イグナは、ごろごろと床をころがる男の意識を刈り取るべく、押さえつけ、腹に一撃を喰らわせる。
グハッとうめき声を上げ、男は悶絶する。
「大丈夫か、あんた。って二回目だな。」
男が銃弾を喰らう過程で、女性を突き飛ばしていたのだ。
床に倒れたままだった女性に手を差し伸べるイグナ。
そんな中、四方八方から、歓声が上がった。
イグナを褒め称える声だ。
「ありがとうございます!ありがとうございます!」
子連れの母親が泣きながら、イグナに感謝を述べる。
「兄ちゃん、どこで習ったんだ?あんな技、すげえぜ。」
人質にとられていた男性の一人が感嘆の声を出す。
イグナは戸惑っていた。いままでこの力を使って、人助けをしても周りを遠ざけるだけだったのに。

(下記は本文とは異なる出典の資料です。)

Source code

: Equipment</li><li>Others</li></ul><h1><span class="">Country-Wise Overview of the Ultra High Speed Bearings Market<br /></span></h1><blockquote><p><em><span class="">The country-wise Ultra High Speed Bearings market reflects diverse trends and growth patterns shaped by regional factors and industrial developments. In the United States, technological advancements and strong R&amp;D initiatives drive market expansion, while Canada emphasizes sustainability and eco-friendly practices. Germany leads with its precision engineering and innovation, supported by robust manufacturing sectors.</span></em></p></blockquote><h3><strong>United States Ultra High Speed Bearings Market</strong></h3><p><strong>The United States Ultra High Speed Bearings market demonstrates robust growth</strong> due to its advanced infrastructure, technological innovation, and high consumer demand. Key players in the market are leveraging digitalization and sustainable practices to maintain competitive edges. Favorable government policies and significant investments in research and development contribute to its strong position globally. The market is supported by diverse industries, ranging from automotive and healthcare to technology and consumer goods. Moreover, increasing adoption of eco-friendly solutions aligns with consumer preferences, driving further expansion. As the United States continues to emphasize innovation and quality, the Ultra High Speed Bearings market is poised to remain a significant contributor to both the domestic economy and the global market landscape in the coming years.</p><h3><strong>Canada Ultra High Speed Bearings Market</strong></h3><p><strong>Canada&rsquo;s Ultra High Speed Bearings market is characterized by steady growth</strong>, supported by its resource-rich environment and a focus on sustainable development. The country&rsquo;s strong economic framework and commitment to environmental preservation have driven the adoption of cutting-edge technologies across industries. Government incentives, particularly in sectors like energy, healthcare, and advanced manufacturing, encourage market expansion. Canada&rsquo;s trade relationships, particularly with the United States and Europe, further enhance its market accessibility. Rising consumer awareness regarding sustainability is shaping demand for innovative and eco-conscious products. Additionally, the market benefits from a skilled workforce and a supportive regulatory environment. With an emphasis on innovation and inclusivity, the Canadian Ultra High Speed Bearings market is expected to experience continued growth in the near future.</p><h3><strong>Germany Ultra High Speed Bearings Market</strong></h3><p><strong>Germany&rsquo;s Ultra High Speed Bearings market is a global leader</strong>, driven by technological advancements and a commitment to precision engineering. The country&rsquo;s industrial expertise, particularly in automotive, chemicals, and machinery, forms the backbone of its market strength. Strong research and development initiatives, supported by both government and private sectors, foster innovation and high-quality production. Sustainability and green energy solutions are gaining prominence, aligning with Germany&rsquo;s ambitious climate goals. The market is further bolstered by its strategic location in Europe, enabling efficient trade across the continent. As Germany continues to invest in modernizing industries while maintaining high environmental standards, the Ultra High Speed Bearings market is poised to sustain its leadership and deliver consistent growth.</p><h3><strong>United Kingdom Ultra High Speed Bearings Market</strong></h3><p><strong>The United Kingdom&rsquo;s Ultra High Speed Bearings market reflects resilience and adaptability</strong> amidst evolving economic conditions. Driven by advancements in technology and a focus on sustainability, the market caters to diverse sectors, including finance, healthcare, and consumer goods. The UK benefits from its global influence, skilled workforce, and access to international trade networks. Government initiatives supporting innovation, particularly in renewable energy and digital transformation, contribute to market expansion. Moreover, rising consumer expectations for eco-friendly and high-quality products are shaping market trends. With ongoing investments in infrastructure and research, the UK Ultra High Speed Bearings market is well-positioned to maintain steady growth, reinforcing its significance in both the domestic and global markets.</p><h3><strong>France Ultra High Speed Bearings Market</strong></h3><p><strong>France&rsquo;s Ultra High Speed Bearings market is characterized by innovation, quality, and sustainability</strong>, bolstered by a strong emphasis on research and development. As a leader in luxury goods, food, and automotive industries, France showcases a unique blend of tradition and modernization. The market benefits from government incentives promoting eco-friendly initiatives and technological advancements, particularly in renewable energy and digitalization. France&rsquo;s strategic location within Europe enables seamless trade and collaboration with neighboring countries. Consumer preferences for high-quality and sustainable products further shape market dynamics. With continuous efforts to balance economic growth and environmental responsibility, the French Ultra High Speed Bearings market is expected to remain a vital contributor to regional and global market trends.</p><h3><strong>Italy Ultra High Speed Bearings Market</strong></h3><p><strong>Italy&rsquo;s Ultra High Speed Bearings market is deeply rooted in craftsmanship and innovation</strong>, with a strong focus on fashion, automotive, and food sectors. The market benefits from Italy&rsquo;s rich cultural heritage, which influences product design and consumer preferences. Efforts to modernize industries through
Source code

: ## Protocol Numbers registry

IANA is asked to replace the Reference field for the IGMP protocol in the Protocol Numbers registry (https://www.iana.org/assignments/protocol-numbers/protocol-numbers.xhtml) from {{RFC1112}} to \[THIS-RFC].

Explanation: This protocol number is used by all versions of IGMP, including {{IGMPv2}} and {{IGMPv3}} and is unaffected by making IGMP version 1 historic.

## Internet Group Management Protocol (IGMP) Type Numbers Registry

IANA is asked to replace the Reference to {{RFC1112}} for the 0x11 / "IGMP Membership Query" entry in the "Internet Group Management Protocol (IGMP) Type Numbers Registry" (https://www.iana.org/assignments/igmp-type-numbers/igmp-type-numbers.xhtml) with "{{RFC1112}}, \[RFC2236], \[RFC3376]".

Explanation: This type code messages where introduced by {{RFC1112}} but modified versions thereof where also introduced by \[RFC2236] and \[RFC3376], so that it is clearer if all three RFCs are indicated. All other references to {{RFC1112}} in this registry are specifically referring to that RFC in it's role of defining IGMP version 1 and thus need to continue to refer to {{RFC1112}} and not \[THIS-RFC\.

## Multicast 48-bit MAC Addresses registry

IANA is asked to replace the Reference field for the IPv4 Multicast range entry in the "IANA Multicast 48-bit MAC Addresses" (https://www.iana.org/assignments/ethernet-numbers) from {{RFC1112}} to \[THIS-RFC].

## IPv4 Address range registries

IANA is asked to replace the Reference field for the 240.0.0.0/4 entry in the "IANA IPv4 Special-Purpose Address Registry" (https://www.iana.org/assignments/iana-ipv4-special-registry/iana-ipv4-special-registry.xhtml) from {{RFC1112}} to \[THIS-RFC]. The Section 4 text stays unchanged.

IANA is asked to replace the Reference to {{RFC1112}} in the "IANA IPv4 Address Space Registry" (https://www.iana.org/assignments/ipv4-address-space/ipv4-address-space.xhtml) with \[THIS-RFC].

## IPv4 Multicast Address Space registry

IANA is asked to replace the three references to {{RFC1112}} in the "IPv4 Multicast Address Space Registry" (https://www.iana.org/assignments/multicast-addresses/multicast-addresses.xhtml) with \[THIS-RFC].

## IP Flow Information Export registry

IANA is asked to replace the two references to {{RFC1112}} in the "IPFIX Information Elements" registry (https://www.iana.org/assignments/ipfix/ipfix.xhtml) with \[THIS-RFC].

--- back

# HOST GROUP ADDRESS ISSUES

今は違う、誰もがイグナを賞賛し誰もがイグナを敬遠してなどいなかった。
青いドレスの女性が立って、言った。
「自分が賞賛されているのが意外ですか?」
「あ、ああ。」
女性の青い眼は不思議な光を宿し、イグナの心を見透かす。
「精一杯がんばった人間を、ただ人と違うだけで、その努力を認めないような人はそうそういませんよ。 あなたも、認められるときが来たんです。」
人だかりがイグナを囲む中、女性の声ははっきりと聞こえてきた。
「なあ、あんたの名前は?」
しばらく考えて、遂にひねり出した言葉がこれかよ、とイグナは自分で自分をけなしたが、女性はフフフと笑うと、答えた。
「ソフィアです、ソフィア=オルズワルド。今日は助けていただき有難うございました。」
それから、イグナとソフィアは頻繁に会い、親交を深めていく。
だが、ある日イグナとソフィアの仲をさく出来事が起こる、いや、イグナが一方的にその絆を断ち切ることになる。が、これは、また別のお話。